### OBJECTIVE 1
In the records, change "locality" to "site" and write out the stretch from the line containing "type status: Isotype" through the end of the records, leaving everything else as it is.

## START ARTICLE

Bitsui received an AFA from the Institute of American Indian Arts Creative Writing Program and he is the author of the poetry collections Shapeshift (2003) and Flood Song (2009).

There will be light fare to follow this event and our debut series will be available for purchase at a special reduced price.

About the books:

A POETICS OF THE UNDERCOMMONS - FRED MOTEN

Acclaimed poet and National Book Award finalist Fred Moten first delivered this remarkable lecture at Threewalls in Chicago, prompted by Harold Mendez's show "but I sound better since you cut my throat." Sputnik & Fizzle's annotated and expanded transcription of A Poetics of the Undercommons includes an original preface by Stefano Harney. Moten deftly explores various avenues of thought, explaining how he and Harney first developed a notion of the "undercommons" in their influential book The Undercommons: Fugitive Planning & Black Study (Autonomedia, 2013). His is a lively and fascinating discussion of the disparate connections between Object-Oriented Ontology, Martin Heidegger's phenomenology, Franz Fanon, and Frank Wilderson, as well as the Buddhist philosophy of Nishida Kitar--and how all these various intellectual threads shaped his ideas about blackness, sociality, and the "undercommons."

## END ARTICLE
## START RECORD EXCERPTS

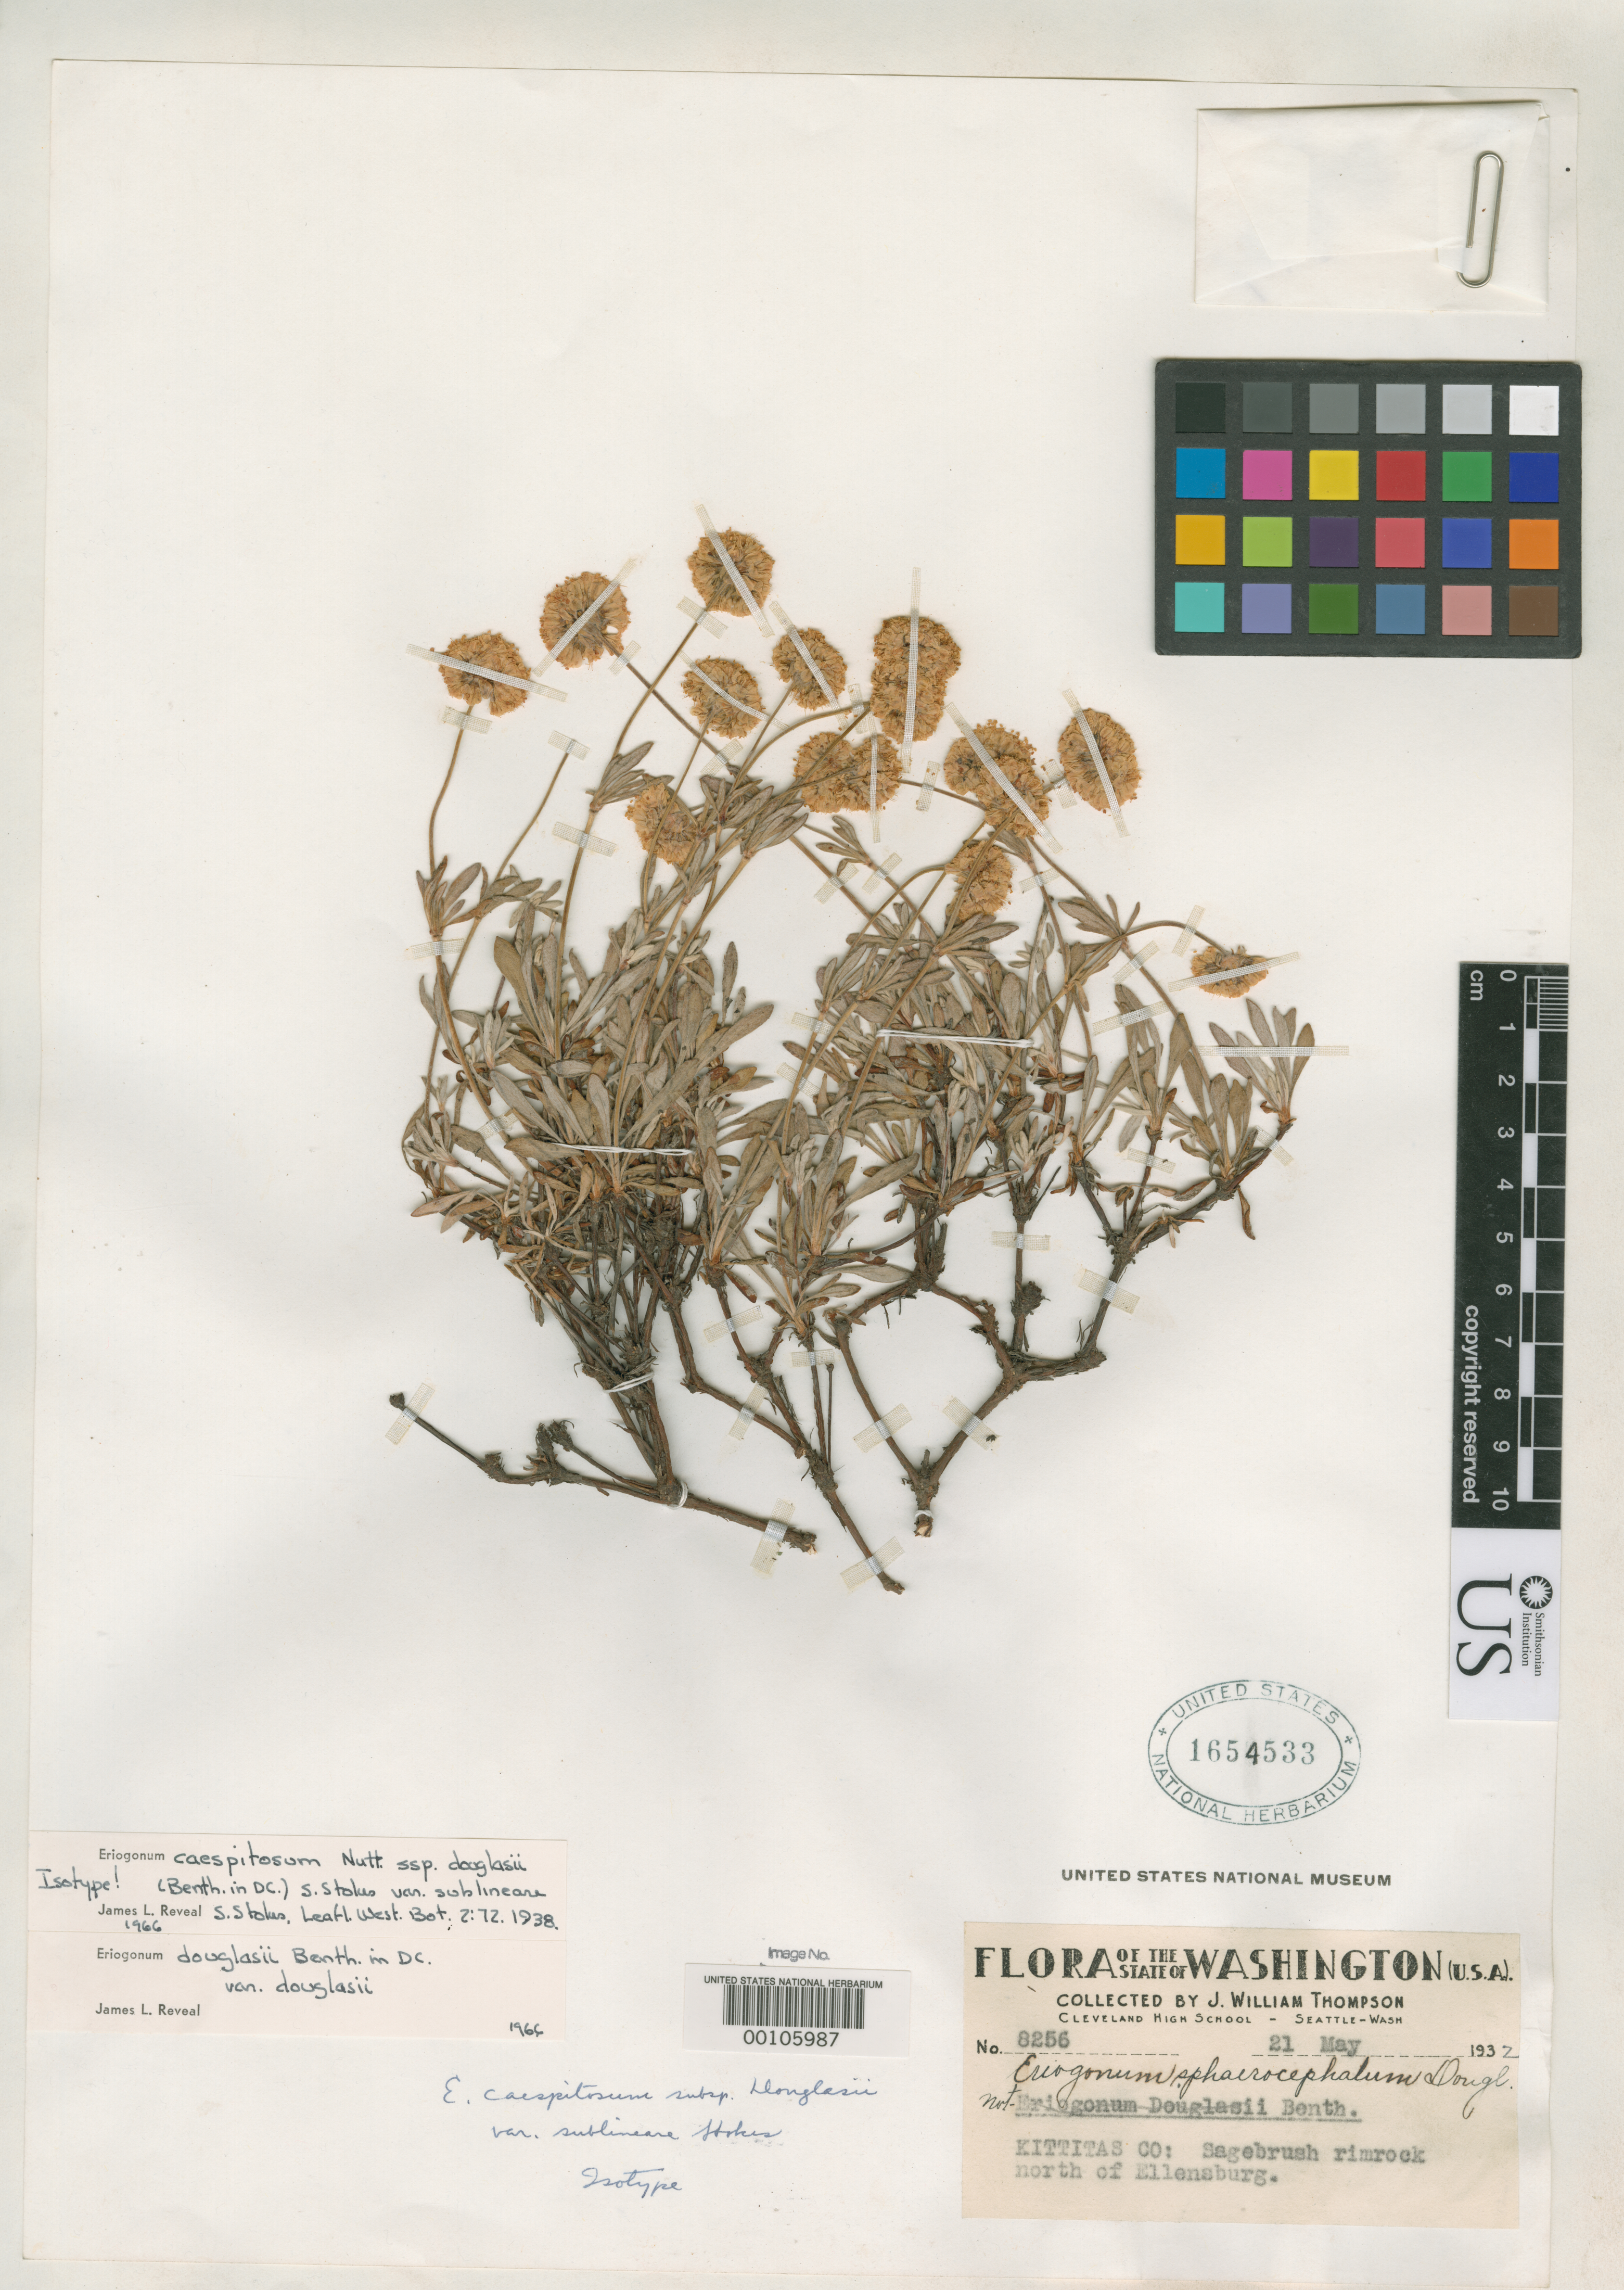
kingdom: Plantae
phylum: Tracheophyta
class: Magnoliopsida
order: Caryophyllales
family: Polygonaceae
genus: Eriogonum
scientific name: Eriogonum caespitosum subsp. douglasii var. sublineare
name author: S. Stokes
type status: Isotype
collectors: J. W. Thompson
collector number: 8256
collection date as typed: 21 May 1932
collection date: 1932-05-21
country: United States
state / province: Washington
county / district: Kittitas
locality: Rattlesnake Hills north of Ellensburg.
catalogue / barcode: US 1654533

## END RECORD EXCERPTS

### OBJECTIVE 2
Repeat the stretch of the event announcement from "Bitsui received an" through "Flood Song (2009)." word for word.

### FULL RESPONSE 1
type status: Isotype
collectors: J. W. Thompson
collector number: 8256
collection date as typed: 21 May 1932
collection date: 1932-05-21
country: United States
state / province: Washington
county / district: Kittitas
site: Rattlesnake Hills north of Ellensburg.
catalogue / barcode: US 1654533

### FULL RESPONSE 2
Bitsui received an AFA from the Institute of American Indian Arts Creative Writing Program and he is the author of the poetry collections Shapeshift (2003) and Flood Song (2009).